▸ **Consigne**: Réécrivez les lignes depuis le début jusqu'à celle qui contient "title The AMOS Demo Day [0, 0, 1654, 104]" incluse, en remplaçant "transcribe" par "write out" sans rien changer d'autre.

====== Lignes sources ======

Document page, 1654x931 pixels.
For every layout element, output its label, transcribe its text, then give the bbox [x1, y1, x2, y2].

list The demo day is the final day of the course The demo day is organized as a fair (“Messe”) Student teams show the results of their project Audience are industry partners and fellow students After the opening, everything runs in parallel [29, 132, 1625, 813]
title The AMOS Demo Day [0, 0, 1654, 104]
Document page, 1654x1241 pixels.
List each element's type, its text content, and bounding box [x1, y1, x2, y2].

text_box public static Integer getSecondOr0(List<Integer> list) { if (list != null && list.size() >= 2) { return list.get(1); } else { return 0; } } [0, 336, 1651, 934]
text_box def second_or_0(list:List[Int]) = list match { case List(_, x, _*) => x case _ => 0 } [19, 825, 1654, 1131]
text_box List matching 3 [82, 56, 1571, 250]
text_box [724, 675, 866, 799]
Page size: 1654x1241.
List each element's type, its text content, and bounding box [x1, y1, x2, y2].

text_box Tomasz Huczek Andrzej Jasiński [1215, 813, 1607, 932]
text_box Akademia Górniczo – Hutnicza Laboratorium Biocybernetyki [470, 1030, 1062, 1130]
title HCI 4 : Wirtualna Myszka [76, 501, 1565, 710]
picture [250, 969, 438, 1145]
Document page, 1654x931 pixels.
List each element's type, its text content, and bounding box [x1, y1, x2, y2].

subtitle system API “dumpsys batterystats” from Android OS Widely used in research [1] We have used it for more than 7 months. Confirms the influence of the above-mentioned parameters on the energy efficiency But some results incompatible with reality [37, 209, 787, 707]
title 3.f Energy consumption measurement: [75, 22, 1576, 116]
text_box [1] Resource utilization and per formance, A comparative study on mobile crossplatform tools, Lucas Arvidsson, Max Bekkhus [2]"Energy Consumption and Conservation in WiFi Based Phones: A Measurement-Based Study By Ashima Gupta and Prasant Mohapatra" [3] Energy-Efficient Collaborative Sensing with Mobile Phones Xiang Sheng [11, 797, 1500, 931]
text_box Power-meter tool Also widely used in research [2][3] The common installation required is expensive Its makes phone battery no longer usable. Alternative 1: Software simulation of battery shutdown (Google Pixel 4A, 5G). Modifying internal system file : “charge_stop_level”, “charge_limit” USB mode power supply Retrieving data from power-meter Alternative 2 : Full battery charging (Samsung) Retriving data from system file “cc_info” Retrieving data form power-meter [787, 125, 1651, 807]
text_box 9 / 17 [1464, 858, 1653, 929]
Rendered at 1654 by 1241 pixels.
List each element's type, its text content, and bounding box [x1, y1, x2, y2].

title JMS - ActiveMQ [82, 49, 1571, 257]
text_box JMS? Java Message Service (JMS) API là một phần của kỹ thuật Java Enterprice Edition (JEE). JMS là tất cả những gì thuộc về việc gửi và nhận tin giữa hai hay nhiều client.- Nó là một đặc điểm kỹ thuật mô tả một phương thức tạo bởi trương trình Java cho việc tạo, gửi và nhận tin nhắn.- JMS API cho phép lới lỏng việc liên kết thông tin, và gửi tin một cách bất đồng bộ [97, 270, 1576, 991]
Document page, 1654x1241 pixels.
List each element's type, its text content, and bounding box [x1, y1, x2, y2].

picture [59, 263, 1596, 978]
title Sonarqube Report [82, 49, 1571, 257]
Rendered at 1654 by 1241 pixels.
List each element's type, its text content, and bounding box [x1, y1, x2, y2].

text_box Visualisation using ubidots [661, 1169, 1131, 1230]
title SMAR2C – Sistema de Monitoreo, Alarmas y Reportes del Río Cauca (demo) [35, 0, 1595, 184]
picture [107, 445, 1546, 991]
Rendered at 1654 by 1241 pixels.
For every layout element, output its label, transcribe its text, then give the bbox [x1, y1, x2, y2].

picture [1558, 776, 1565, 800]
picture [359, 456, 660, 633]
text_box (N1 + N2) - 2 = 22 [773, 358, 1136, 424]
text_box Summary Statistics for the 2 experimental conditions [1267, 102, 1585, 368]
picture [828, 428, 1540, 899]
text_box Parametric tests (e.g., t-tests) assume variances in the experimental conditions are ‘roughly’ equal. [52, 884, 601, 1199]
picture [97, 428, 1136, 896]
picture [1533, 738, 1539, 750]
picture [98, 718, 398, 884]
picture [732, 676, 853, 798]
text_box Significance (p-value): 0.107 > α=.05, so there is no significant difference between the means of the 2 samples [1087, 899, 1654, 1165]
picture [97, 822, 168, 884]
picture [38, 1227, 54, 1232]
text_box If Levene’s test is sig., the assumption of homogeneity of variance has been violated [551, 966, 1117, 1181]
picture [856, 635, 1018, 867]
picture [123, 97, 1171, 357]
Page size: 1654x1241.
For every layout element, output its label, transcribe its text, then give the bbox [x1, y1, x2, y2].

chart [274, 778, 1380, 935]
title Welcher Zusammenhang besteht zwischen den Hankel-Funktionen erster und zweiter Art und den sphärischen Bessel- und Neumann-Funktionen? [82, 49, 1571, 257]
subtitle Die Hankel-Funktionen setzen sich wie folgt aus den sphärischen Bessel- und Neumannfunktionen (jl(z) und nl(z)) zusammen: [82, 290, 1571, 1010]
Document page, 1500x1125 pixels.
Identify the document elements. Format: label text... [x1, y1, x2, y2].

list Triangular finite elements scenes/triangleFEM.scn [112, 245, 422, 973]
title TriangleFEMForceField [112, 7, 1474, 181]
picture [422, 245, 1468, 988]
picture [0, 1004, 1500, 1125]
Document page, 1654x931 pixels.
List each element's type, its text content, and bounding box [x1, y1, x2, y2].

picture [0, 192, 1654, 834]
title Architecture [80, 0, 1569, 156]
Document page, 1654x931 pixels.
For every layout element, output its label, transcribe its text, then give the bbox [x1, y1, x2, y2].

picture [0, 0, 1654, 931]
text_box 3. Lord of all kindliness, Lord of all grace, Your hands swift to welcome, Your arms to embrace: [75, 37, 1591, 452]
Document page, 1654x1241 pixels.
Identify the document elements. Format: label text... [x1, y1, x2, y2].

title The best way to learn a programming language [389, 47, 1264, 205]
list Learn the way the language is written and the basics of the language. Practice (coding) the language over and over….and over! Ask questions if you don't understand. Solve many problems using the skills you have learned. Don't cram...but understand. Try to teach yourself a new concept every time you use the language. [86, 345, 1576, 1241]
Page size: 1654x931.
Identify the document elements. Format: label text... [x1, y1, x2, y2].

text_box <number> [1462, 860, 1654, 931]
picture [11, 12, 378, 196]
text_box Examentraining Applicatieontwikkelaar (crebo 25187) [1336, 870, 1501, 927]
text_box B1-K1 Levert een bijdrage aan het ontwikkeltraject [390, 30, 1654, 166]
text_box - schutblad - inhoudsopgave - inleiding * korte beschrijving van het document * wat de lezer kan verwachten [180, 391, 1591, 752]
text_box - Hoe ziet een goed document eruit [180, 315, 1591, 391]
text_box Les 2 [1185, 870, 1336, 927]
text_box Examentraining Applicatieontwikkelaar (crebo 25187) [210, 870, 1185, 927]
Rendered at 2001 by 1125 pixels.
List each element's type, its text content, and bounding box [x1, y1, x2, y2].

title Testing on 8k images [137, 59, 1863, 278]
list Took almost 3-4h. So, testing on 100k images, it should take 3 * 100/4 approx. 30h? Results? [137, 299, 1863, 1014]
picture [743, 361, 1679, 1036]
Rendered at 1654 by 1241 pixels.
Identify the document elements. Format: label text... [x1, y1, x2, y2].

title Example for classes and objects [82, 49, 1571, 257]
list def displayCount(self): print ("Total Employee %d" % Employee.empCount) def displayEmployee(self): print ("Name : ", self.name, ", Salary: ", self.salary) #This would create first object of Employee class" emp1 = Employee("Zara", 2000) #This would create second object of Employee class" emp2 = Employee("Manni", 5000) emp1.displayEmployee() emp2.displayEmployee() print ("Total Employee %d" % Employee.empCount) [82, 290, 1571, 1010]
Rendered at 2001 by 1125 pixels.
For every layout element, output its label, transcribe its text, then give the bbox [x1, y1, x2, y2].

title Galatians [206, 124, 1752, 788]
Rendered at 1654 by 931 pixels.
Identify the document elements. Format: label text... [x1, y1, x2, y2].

======

▸ **Corrigé**:
Document page, 1654x931 pixels.
For every layout element, output its label, write out its text, then give the bbox [x1, y1, x2, y2].

list The demo day is the final day of the course The demo day is organized as a fair (“Messe”) Student teams show the results of their project Audience are industry partners and fellow students After the opening, everything runs in parallel [29, 132, 1625, 813]
title The AMOS Demo Day [0, 0, 1654, 104]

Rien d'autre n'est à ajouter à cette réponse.